NEWS
Bauchi Finance Chief Faces N4.6bn Fraud Charges as Trial Looms
The political landscape of Bauchi State has been jolted by a high-stakes legal battle as the Economic and Financial Crimes Commission (EFCC) prepares to formally arraign the State Commissioner of Finance, Yakubu Adamu. In a case that has sent ripples through the corridors of power, Adamu is set to appear before Justice Emeka Nwite at the Federal High Court in Abuja this Wednesday to answer for a massive alleged money laundering scheme totaling N4.6 billion.
The arraignment, which also includes a corporate entity known as Ayab Agro Products and Freight Company Ltd as the second defendant, marks a significant escalation in the federal government’s anti-corruption drive within the sub-national governments. The six-count charge, marked FHC/ABJ/CR/694/2025, details a complex web of financial maneuvers that the anti-graft agency claims was designed to divert public resources into private pockets.
An initial attempt to begin the proceedings on Tuesday met a brief setback. The courtroom was ready, and a high-powered defense team led by the distinguished Senior Advocate of Nigeria, Chief Gordy Uche, was present and prepared to argue for their client. However, the absence of both the EFCC’s legal representative and the defendants themselves forced the hand of the court. Consequently, Justice Nwite moved the matter to Christmas Eve, December 24, 2025, for the formal plea.
The roots of the investigation trace back to the period between June and December 2023, during which Adamu served as a branch manager at Polaris Bank in Bauchi. According to court documents filed by the EFCC’s Samuel Chime, Adamu allegedly conspired with two other individuals who are currently at large—Ishaku Mohammed Aliyu, the Managing Director of Makayye Investment Resources Ltd, and Muntaka Mohammed Duguri.
The core of the prosecution’s case revolves around a massive credit facility of approximately N4.65 billion. The EFCC alleges that this astronomical sum was released by Polaris Bank under the official guise of financing a motorcycle supply contract for the Bauchi State Government. The contract was purportedly awarded to a firm identified as Emmanuel Asomugha General Enterprises, but investigators claim the reality was far different from the paperwork.
The anti-graft agency explicitly stated in the charge sheet that the motorcycles, which were the very basis for the multi-billion naira loan, were never actually supplied to the state government. Instead, the commission contends that the funds were systematically laundered through a series of transfers and concealment tactics, an act they say violates several sections of the Money Laundering (Prevention and Prohibition) Act of 2022.
A specific look into the sixth count of the charge reveals the alleged trail of the money. Prosecutors claim that Adamu and his associates facilitated the circulation of these funds through a network of third-party accounts and nominees.

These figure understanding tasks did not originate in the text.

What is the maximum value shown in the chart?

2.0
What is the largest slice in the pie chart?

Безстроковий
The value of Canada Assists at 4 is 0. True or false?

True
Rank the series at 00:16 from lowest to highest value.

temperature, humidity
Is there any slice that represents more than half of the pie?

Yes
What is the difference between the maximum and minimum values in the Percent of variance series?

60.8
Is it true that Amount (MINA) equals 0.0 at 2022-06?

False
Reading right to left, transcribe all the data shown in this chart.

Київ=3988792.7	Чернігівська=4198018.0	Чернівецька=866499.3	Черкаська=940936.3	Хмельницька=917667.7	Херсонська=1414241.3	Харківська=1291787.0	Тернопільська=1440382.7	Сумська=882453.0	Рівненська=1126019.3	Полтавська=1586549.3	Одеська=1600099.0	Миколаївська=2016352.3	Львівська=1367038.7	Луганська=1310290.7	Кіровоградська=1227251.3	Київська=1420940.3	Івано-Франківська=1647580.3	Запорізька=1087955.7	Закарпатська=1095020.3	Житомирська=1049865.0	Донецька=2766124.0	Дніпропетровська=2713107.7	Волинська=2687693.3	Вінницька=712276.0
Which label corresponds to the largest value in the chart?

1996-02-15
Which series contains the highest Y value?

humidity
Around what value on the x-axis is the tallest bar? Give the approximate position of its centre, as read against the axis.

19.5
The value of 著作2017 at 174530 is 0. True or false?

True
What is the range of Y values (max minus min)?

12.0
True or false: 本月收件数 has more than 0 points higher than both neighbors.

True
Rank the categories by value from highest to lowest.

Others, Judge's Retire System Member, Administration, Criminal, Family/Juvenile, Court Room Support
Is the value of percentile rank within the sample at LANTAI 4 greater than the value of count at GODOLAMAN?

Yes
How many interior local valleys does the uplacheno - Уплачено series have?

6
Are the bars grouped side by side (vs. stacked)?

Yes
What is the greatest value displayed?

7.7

One of the most significant transfers highlighted in the court papers involves the sum of N165.9 million, which was allegedly funneled into the accounts of the second defendant, Ayab Agro Products and Freight Company Ltd.
The EFCC maintains that these transactions were not legitimate business deals but were carefully orchestrated to “clean” the proceeds of an unlawful act. The prosecution intends to prove that the defendants knowingly engaged in the conversion and use of these funds despite being aware of their illicit origin. The case represents a significant challenge for the Commissioner, who holds one of the most sensitive portfolios in the Bauchi State executive council.
As the legal teams prepare for the Christmas Eve showdown, the eyes of the public are fixed on the Federal High Court. The outcome of this arraignment could have far-reaching implications for the administration in Bauchi, especially regarding the management of state finances and the oversight of large-scale procurement projects.
Legal analysts suggest that the “at large” status of the other alleged conspirators adds another layer of complexity to the trial. The EFCC is expected to present a rigorous trail of bank statements and digital footprints to tie the Commissioner to the alleged infractions. For the defense, the priority will likely be challenging the direct link between the bank facility and the Commissioner’s current official duties.
The case serves as a stark reminder of the heightened scrutiny on public officials and their prior professional conduct. As the N4.6 billion fraud trial begins, it underscores the ongoing tension between financial transparency and the alleged abuse of office in Nigeria’s political sphere.